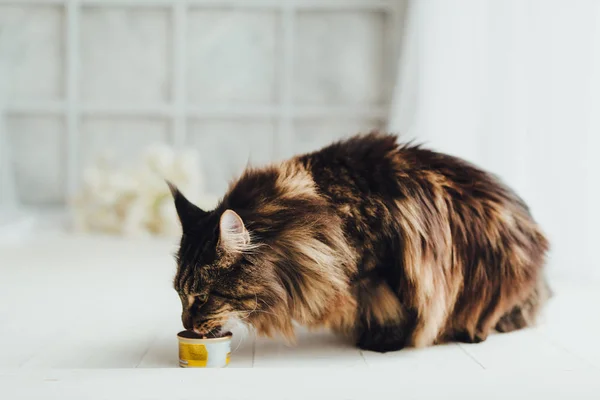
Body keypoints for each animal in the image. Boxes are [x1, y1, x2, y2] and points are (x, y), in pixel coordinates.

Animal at [168, 133, 548, 352]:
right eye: (180, 296)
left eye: (203, 298)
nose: (186, 324)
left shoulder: (377, 272)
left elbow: (391, 309)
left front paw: (382, 340)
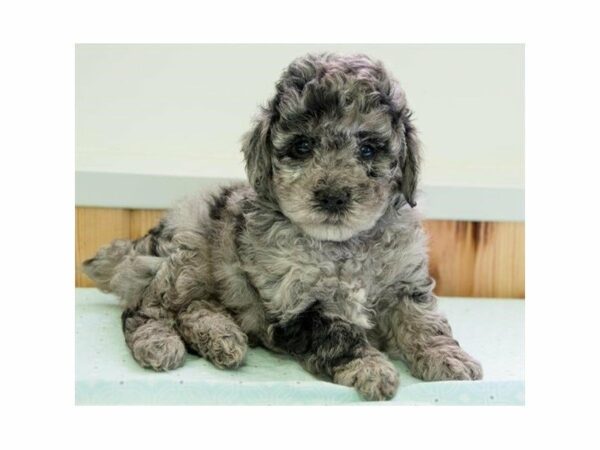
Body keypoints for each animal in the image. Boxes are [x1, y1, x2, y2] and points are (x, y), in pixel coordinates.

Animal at [83, 52, 482, 400]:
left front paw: (448, 357)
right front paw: (371, 369)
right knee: (146, 308)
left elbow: (423, 321)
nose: (333, 196)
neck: (342, 246)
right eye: (302, 146)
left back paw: (224, 339)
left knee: (195, 309)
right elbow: (338, 335)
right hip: (186, 258)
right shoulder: (297, 304)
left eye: (368, 150)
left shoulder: (404, 283)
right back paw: (159, 343)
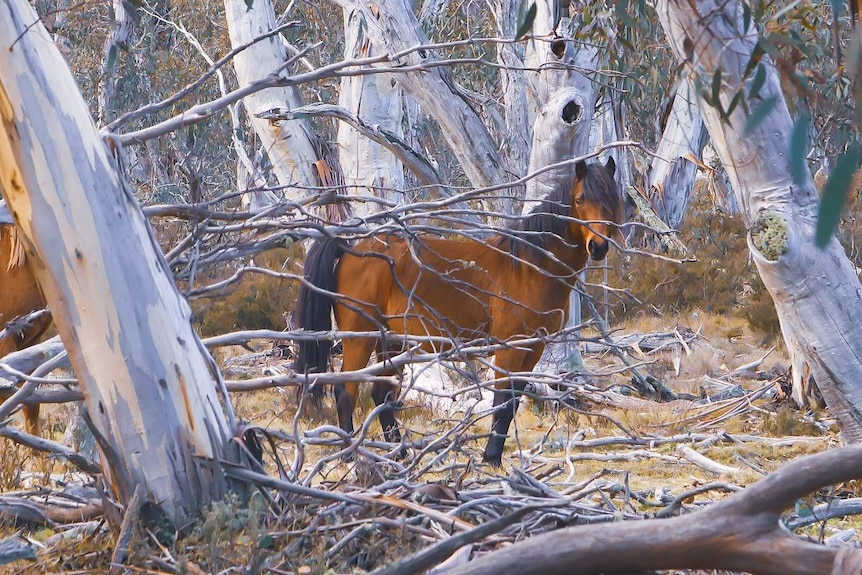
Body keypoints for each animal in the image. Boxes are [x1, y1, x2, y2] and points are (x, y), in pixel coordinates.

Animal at [296, 160, 620, 466]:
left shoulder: (533, 348)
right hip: (361, 337)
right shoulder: (510, 348)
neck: (529, 266)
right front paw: (491, 458)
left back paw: (399, 453)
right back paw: (350, 455)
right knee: (346, 391)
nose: (598, 246)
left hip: (391, 341)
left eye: (611, 200)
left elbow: (513, 402)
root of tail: (350, 249)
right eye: (579, 199)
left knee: (382, 394)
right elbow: (503, 402)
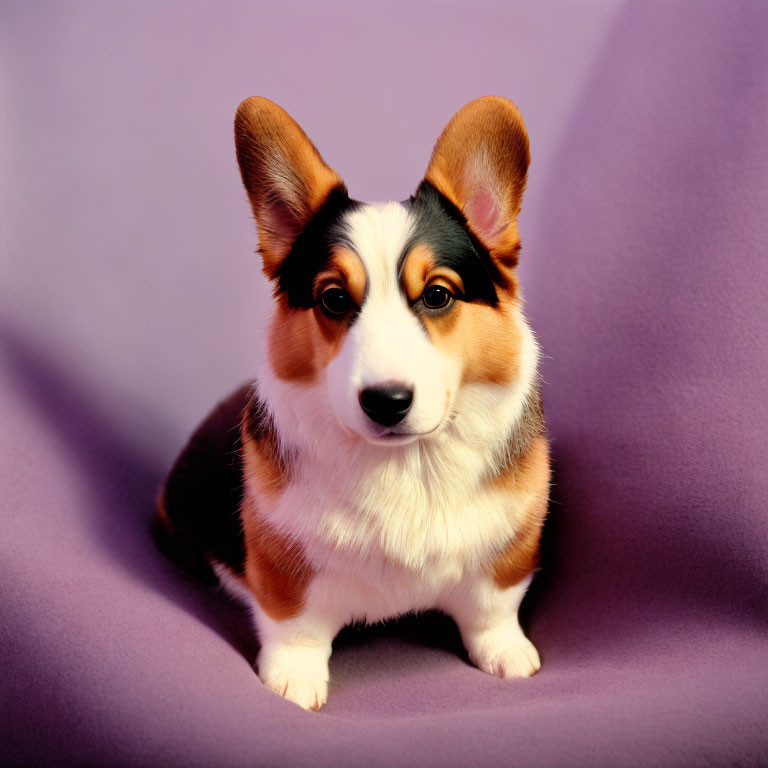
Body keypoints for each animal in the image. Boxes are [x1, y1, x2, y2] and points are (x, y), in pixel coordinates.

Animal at [156, 94, 548, 708]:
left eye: (438, 295)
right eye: (334, 300)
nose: (387, 402)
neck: (408, 463)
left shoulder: (508, 552)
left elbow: (493, 608)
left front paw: (508, 653)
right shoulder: (284, 566)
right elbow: (295, 625)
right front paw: (293, 680)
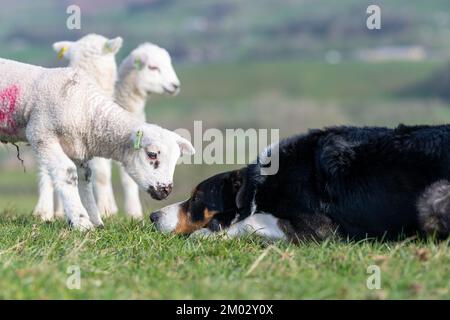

++++++++++++++++++++

TASK BRIEF: Beginning with the line that contains "nose: (598, 246)" and ending with the last line of the data above, output those lines exactly and nothing more, without any pictures.

EXERCISE ANSWER:
nose: (598, 246)
left hip: (391, 341)
left eye: (611, 200)
left elbow: (513, 402)
root of tail: (350, 249)
right eye: (579, 199)
left knee: (382, 394)
right elbow: (503, 402)
Body keypoints for each animal in the image. Boxes are [x1, y1, x2, y2] and points are (x, y), in pixel coordinates.

Animal at [156, 94, 548, 708]:
left eye: (438, 295)
right eye: (334, 300)
nose: (387, 402)
neck: (408, 463)
left shoulder: (508, 552)
left elbow: (493, 608)
left front paw: (508, 653)
right shoulder: (284, 566)
right elbow: (295, 625)
right front paw: (293, 680)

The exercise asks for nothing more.